Anyhow, the celebration was for the launch of their first film, The Substitute starring Tom Berenger. Granted the film won’t be a contender at Critic’s Week, but judging by audience reaction at its Vancouver premiere, it will likely make money for Everest, and that’s darn good news for local producers like Christine Haebler, whose film Hardcore Logo will soon be the first Western Canadian theatrical feature to be distributed by Everest.

Skis, sex, snow sells

What happens to silicone at high altitudes? That might just be a cause of concern for the producers of a new series in development entitled Blackcomb. Described by executive producer and creator Nick Meredith as a sort of Baywatch of the slopes, substituting the lifeguard scenario with the snow/babe-cruising life of ski patrols. Granted, the outfits aren’t quite as skimpy, but damn it, those spandex ski suits ought to do the same trick.

Producers Jeff Barmash and George Erschbamer of Cinevu Productions, who are also partnering on the project, have written the script based on a story supplied by adventure writer Michele Beaudry.
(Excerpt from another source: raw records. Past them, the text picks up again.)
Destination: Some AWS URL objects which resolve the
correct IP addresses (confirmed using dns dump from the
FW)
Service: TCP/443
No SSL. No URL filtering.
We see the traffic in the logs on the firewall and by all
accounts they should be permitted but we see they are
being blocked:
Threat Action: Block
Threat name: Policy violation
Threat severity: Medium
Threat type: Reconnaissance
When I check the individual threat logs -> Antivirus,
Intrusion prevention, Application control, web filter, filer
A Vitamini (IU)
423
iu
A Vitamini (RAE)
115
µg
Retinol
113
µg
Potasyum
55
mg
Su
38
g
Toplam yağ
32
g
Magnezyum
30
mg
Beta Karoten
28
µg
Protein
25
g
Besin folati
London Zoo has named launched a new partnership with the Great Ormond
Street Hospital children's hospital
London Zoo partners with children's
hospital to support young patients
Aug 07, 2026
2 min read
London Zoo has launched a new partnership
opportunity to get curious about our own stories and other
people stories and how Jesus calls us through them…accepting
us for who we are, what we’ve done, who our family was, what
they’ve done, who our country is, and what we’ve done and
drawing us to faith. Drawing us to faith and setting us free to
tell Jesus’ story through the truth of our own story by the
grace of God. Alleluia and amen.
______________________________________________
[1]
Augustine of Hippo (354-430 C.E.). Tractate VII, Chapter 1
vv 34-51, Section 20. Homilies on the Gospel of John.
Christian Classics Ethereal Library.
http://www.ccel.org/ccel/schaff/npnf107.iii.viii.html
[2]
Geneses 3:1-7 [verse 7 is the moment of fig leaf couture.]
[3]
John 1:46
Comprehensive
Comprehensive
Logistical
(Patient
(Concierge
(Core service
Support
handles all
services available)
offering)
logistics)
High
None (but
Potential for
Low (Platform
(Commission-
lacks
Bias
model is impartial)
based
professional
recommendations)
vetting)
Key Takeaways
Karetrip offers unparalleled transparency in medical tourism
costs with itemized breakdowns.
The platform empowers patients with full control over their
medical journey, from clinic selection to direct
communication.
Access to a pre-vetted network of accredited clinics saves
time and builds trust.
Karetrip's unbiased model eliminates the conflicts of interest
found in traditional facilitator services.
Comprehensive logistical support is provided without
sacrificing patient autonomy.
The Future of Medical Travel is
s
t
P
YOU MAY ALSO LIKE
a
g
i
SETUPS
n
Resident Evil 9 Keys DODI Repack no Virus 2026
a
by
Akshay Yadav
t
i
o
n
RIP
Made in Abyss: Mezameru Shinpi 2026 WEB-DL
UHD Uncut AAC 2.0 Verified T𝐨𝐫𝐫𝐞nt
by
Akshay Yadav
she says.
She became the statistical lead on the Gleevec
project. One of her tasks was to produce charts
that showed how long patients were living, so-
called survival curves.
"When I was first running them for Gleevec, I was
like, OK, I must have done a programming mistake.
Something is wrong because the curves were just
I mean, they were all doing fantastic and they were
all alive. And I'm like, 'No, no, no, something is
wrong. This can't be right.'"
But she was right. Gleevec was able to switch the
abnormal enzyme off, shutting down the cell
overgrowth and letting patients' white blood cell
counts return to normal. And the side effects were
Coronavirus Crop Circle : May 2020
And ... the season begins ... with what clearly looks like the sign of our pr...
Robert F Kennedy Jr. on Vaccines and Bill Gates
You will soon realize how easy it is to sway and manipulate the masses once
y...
They had hoped to shoot the pilot in April, but there just wasn’t enough snow, says Meredith, so they’ve postponed production until the first major snowfall in December, when they will head directly into production on 13 one-hour episodes.

The cast and a Canadian broadcaster have yet to be secured. Says Meredith: ‘We’re still looking for that elusive Canadian male lead who looks great, can ski and has u.s. recognition. Know anyone?’

Meanwhile, the producers are negotiating a long-term agreement with Blackcomb Enterprises, the corporation that operates the internationally renowned ski resort, for use of their facilities and registered trademark name in future ancillary merchandising opportunities. The series concept was a major hit at mipcom last year, securing a substantial German presale.

A True Prince

Producers Tony Papa and Leigh Badgley scored a major coup in the world of arts production this year when their Vancouver-based company, Papa Bear Productions, was granted exclusive rights to film ballet dancer Vladimir Malakhov, the man being hailed by European critics as the ‘new Nureyev.’

Papa, who has been filming the one-hour performance biography True Prince: Vladimir Malakhov for the past year in Vienna, Toronto and Vancouver, describes the reaction to Malakhov’s American debut last year as almost ‘cult-like, he is simply that good.’

Named ‘best male dancer’ in the world four years in a row, Malakhov is currently principal dancer for The American Ballet Theater, The Vienna State Opera and The National Ballet of Canada.

Principal photography now complete, Papa has designed the film – shot in 16mm and 35mm, using a variety of contemporary effects, including over- and undercranked and time-lapse photography – to attract both diehard dance fans and newcomers to ballet. True Prince airs on cbc primetime this fall and on Arts and Entertainment in the u.s. next spring.

Lupo goes international

Danny Antonucci, director/animator/founder of AKA Cartoons and self-described ‘all-around nice guy,’ has just signed a coproduction deal with TFC Trickcompany in Hamburg, Germany, for an international television series starring everybody’s favorite screaming landed immigrant, Lupo The Butcher.

The deal is timely, since 1996 also represents the 10th anniversary of Antonucci’s beefy creation. Set up as a syndication deal, 26 half-hour episodes will begin production by late fall.

Apparently there was a bidding war for the production between Hollywood and Europe. Antonucci says this time he opted for European partners. In typical fashion, he says, ‘the Americans immediately wanted to start tinkering with the concept while the Germans liked it as is. I think they can more readily appreciate Lupo’s unique humor.’

As for the long stretch of preproduction planned, Antonucci says he learned his lesson doing his last series, The Grunt Brothers for mtv. ‘It was a nightmare from the day we got the order to the day the first show was due for delivery – we had only eight weeks. This time, we’re going to take our time and get every angle covered first to avoid the headaches later.’

Trickcompany will handle the international distribution as well.